◆ Wat te doen ◆
1. Welke dienst deed volgens het fragment over diermeel in 2001 nader onderzoek naar bedrijven in de diermeelsector, en over welke periode?
2. Schrijf het fragment over diermeel verder na de laatste zin.

De jegens het ministerie van Landbouw, Natuur en Voedselkwaliteit (LNV) geuite verwijten en beschuldigingen in de radio-uitzendingen van Argos (6 mei jl.) en De Ochtenden (9 mei jl.) missen mijns inziens alle grond.
Het radioprogramma Argos van 6 mei ging voornamelijk over invoer van diermeel en stromen van diermeel in de jaren negentig van de vorige eeuw. Destijds golden ten aanzien van handel en verwerking van diermeel in Nederland en Europa andere voorschriften dan heden ten dage.
In mijn brief van 16 januari 2003 (Kamerstukken 2002-2003, 24 668, nr. 87) aan de Tweede Kamer heb ik u laten weten dat bij reguliere controles in Nederland geen schendingen van in- en uitvoerverboden geconstateerd zijn. Naast deze reguliere controles heeft de Algemene Inspectiedienst (AID) in 2001 nader onderzoek uitgevoerd, over de periode 1996-1999, naar bedrijven die werkzaam waren in de diermeelsector en ook bij dit onderzoek zijn geen strafbare feiten geconstateerd. Ook in het reguliere onderzoek van de Voedsel en Waren Autoriteit (VWA) naar de mogelijke aanwezigheid van diermeel in diervoeders is de laatste jaren geen verontreiniging met diermeel gebleken.
In de uitzending van 9 mei werd mij verweten dat ik de Tweede Kamer onjuist zou hebben geïnformeerd over de rijksbijdrage aan Rendac. Ik ga daarop in, in mijn antwoord op vraag 4.


2
Is het waar dat import van diermeel uit landen van de EU zonder specifieke controle mogelijk is? Is er zicht op de bestemming van het diermeel? Hoe zit het met de import van en de controle op diermeel van buiten de EU?

Op grond van Europese voorschriften mag diermeel worden ingevoerd uit andere lidstaten van de Europese Unie, indien de minister van LNV daarvoor voorafgaand zijn toestemming heeft verleend. Voor de invoer uit andere lidstaten van verwerkte dierlijke eiwitten afkomstig van categorie 3-materiaal en categorie 2-materiaal (mits met een bepaalde verwerkingsmethode behandeld) is bij ministeriële regeling1 generiek toestemming verleend. Daarbij dient elke zending vooraf door de lidstaat van oorsprong te worden gemeld aan de VWA, onder vermelding van onder andere de bestemming. Op basis hiervan voert de VWA bestemmingscontroles uit. De invoer uit andere lidstaten van diermeel afkomstig van categorie 1-materiaal is vooralsnog niet toegestaan. De invoer uit derde landen van diermeel afkomstig van categorie
1-materiaal is volgens Europese voorschriften niet toegestaan. De invoer uit derde landen van diermeel afkomstig van categorie
2-materiaal is voor bepaalde doeleinden toegestaan, evenals de import van verwerkte dierlijke eiwitten, afkomstig van categorie 3-materiaal. Als voorwaarden voor deze invoer gelden onder andere dat het product afkomstig is uit een land dat voorkomt op een door de Europese Gemeenschap opgestelde lijst en dat het product vergezeld wordt van een officieel gezondheidscertificaat. Elke zending wordt bij een buitengrens inspectiepost (BIP) door de bevoegde autoriteit gecontroleerd en ook in dit geval voert de VWA bestemmingscontroles uit.

◆ Beschikbare gegevens ◆
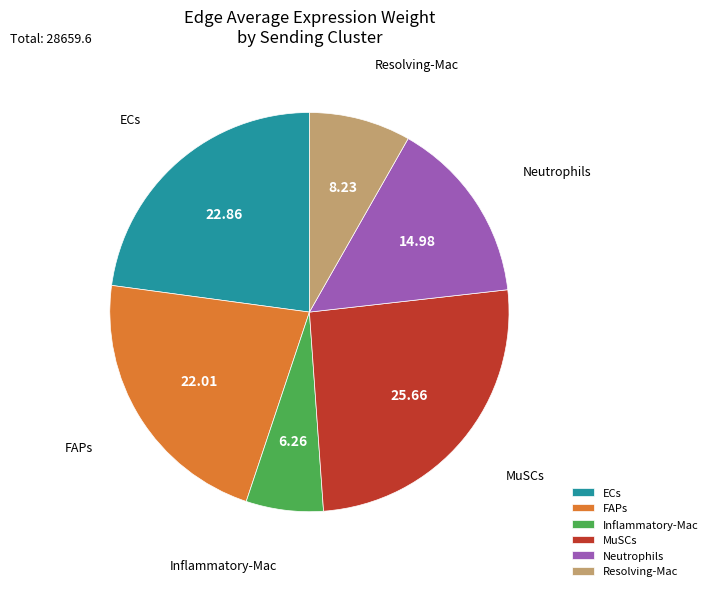

Is the sum of Neutrophils and FAPs greater than half?

No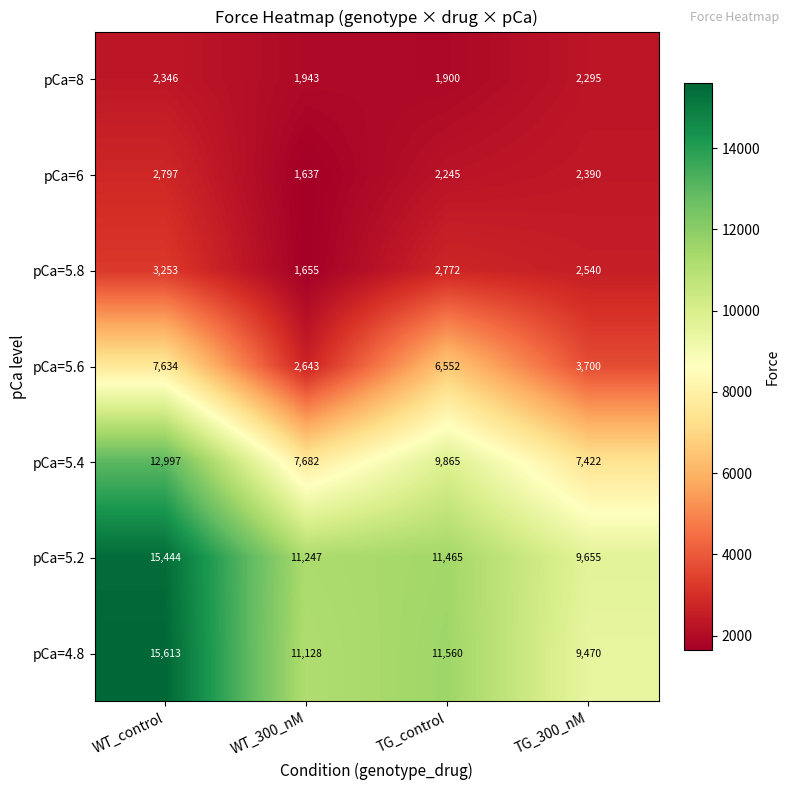

Rank the series at TG_300_nM from highest to lowest value.

pCa=5.2, pCa=4.8, pCa=5.4, pCa=5.6, pCa=5.8, pCa=6, pCa=8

◆ Genummerde antwoorden ◆
1. De Algemene Inspectiedienst (AID), over de periode 1996-1999.

2.
3
Is er sprake van een illegaal circuit op het terrein van de aanvoer en de verwerking van diermeel? Zo ja, welke aanwijzingen heeft u daarvoor?

Ik heb geen aanleiding om aan te nemen dat er een illegaal circuit bestaat op het terrein van de aanvoer en de verwerking van diermeel. Monitoringsgegevens en onderzoek door zowel de AID als de VWA geven geen grond voor de gedachte van een illegaal circuit (zie ook de beantwoording bij vraag 1).


4
Is het waar dat er een veel hogere rijksbijdrage naar Rendac/Sonac is gegaan dan uit de cijfers van het ministerie van Landbouw, Natuur en Voedselkwaliteit blijkt? Om welke geldstromen ging het in dit verband de afgelopen jaren?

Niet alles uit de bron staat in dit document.